Author: G.K. Chesterton
Genre: Mystery? Not sure?
Perhaps best known to the general public as creator of the “Father Brown” detective stories, G.K. Chesterton (1874-1936) was especially renowned for his wit, rhetorical brilliance and talent for ingenious and revealing paradox. Those qualities are richly brilliant in the present volume, a hilarious, fast-paced tale about a club of anarchists in turn-of-the-century London.
The story begins when Gabriel Syme, a poet and member of a special group of philosophical policemen, attends a secret meeting of anarchists, whose leaders are named for the days of the week, and all of whom are sworn to destroy the world. Their chief is the mysterious Sunday – huge, boisterous, full of vitality, a wild personage who may be a Chestertonian vision of God or nature or both. When Syme, actually an undercover detective, is unexpectedly elected to fill a vacancy on the anarchists’ Central Council, the plot takes the first of many surprising twists and turns.
Rating: Unique, Enticing, Chaotic, Emotional-on-a-primal-level
The Man Who Was Thursday is one of the books that’s hard to say much about without touching what I think are called “spoilers,” and it’s hard to know how they apply to this book: is everything a spoiler, or is nothing a spoiler? To me, spoilers are rare, and the great drama and pathos exists in the scenes themselves and the way they all hang together (that is not to say that I am saying you should read the book in order; I did not, but it is certainly confusing enough even read in order or mostly in order). But I’ll try to say what I can without the spoilers.
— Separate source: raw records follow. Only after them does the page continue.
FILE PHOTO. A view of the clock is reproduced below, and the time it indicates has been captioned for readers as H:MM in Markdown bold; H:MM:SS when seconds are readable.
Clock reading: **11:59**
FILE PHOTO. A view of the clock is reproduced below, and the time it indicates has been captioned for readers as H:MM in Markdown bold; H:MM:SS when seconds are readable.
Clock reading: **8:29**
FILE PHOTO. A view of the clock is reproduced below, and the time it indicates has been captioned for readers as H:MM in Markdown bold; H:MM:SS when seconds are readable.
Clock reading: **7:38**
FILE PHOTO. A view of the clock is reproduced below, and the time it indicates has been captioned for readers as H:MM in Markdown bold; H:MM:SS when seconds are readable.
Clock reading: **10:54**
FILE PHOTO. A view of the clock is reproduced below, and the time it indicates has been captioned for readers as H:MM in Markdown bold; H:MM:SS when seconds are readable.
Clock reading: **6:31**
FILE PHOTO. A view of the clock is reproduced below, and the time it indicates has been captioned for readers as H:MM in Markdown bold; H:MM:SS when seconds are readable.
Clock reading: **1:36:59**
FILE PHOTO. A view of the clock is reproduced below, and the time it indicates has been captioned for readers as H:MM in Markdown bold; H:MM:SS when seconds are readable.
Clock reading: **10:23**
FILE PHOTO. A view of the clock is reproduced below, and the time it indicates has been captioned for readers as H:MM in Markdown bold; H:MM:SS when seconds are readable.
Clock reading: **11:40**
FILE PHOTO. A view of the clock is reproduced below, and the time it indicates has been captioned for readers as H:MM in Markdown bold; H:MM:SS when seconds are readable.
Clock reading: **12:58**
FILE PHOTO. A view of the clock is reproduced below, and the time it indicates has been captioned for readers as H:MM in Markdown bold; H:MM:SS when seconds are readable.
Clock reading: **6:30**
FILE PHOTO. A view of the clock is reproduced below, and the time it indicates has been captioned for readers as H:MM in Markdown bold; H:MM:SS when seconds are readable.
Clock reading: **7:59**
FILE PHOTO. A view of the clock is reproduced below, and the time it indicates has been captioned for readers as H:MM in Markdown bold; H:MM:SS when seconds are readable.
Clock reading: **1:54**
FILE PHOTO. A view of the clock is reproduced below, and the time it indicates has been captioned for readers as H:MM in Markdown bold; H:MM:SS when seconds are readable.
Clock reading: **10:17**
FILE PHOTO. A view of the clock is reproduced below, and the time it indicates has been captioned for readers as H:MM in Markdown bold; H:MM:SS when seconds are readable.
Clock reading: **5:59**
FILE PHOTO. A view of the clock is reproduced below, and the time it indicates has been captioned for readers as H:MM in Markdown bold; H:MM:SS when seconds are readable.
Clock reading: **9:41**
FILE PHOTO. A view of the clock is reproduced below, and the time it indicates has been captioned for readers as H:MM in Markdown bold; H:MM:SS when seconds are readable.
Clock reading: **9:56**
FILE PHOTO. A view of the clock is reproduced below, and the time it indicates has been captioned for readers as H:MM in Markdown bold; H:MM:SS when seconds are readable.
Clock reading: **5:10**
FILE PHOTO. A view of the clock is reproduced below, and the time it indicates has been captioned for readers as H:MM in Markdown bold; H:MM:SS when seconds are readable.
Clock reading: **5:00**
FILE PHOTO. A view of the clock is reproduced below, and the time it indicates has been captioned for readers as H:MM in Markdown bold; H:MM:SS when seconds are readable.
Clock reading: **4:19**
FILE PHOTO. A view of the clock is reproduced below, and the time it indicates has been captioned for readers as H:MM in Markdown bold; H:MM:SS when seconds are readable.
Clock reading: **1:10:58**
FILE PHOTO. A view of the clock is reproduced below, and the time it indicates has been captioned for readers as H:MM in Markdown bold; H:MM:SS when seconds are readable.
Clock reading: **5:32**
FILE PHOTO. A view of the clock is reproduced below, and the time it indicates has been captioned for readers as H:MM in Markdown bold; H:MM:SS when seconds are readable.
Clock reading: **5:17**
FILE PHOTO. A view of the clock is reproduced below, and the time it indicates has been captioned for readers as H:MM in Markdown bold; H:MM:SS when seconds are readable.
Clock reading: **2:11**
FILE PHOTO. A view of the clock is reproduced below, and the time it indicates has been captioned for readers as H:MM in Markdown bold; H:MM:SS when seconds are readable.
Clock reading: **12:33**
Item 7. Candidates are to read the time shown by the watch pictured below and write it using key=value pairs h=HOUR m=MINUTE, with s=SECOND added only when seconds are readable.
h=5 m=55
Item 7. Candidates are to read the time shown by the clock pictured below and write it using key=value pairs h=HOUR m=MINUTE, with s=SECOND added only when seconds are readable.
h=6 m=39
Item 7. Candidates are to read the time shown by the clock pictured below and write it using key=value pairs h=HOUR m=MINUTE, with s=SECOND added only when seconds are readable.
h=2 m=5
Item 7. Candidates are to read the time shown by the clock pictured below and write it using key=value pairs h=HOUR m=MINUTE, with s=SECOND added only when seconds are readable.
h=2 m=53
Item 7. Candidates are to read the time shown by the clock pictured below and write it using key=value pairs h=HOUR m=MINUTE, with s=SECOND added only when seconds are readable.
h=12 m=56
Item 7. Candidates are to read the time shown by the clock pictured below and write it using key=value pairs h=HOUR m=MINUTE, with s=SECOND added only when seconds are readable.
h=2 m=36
This is a hilarious, layered story, where nothing is what it seems – at first, and perhaps also at last – but where there are depths of meaning in every seeming. It speaks to fundamentally human emotions – of courage, of value, of confusion, of dreariness and terror, valor, and despair, of doubt, of heroism and loneliness, of trust and vows and faith, and the problem or question of evil. It provides no answer but the symbols and emotions with which it is laden. The writing is beautiful, poetic, evocative of feeling, and no small part of the story it tells.
Here’s an extract from one of several passages I find myself re-reading:
His youthful prank of being a policeman had quite faded from his mind; he did not think of himself as the representative of the corps of gentlemen turned into fancy constables, or of the eccentric who lived in the dark room. But he did feel himself as the ambassador of all these common and kindly people in the street, who every day marched into battle to the music of the barrel-organ. And this high pride in being human lifted him unaccountably to an infinite height above the monstrous men around him. For an instant, at least, he looked down upon all their sprawling eccentricities from the starry pinnacle of the commonplace.
I loved that. The starry pinnacle of the commonplace. That fundamental respect for how poetic what we call “ordinary life” is, if only you look at it. This is stained by the fact that it is found side by side in this story with the narrow-mindedness that “Order” is an expression of goodness and “Chaos” can be equated with evil, and a mindset that sees those who fight for Order as knights of goodness and truth and beauty, and those who worship Chaos as fundamentally corrupted.
But for all that, it is a beautiful, compelling exploration of human emotion, evocative and rich, shining a spotlight on a theme which I think runs very near to much human concern: what is evil? Why? Is there an answer that can satisfy? It offers something to feel and think over, to provoke consideration on a level deeper than that of the intellect: the consideration of the emotions. (Most attempts to address, or even raise, that question that I’ve found are intellectual and strike me as bland and in their way horrible, superficial, unthinking, and insulting; this is emotional, and I do not say it is an answer; rather it is something to consider with the feelings, a little of question, a little of answer, much of something else entirely.)
Another extract, one that throbs with deep emotion:
It was his last triumph over these lunatics to go into their dark room and die for something that they could not even understand. The barrel-organ seemed to give the marching tune with the energies and the mingled noises of a whole orchestra: and he could hear deep and rolling, under all the trumpets of the pride of life, the drums of the pride of death.
This is not a standard narrative mystery or plot. It is a dream, a nightmare, a poem. It passes from one feeling or instance of thought and expression to the next, and the thread that connects them is not that of a grounded plot, but that of the strange twists and turns of human feeling. The chaos, and the deep intuitive connections, of a dream. It is a story where the inside – the flight and fall of feeling, emotions passing from one state to the next – rather than the outside of experience construct the framework and the plot. Though the devices themselves sometimes exalt reason, I found this to be a story that fundamentally frames emotions, bringing them forward to be felt and to be felt about.
A story that provokes, not a rational, but an emotional question: what do you believe? What do you dream?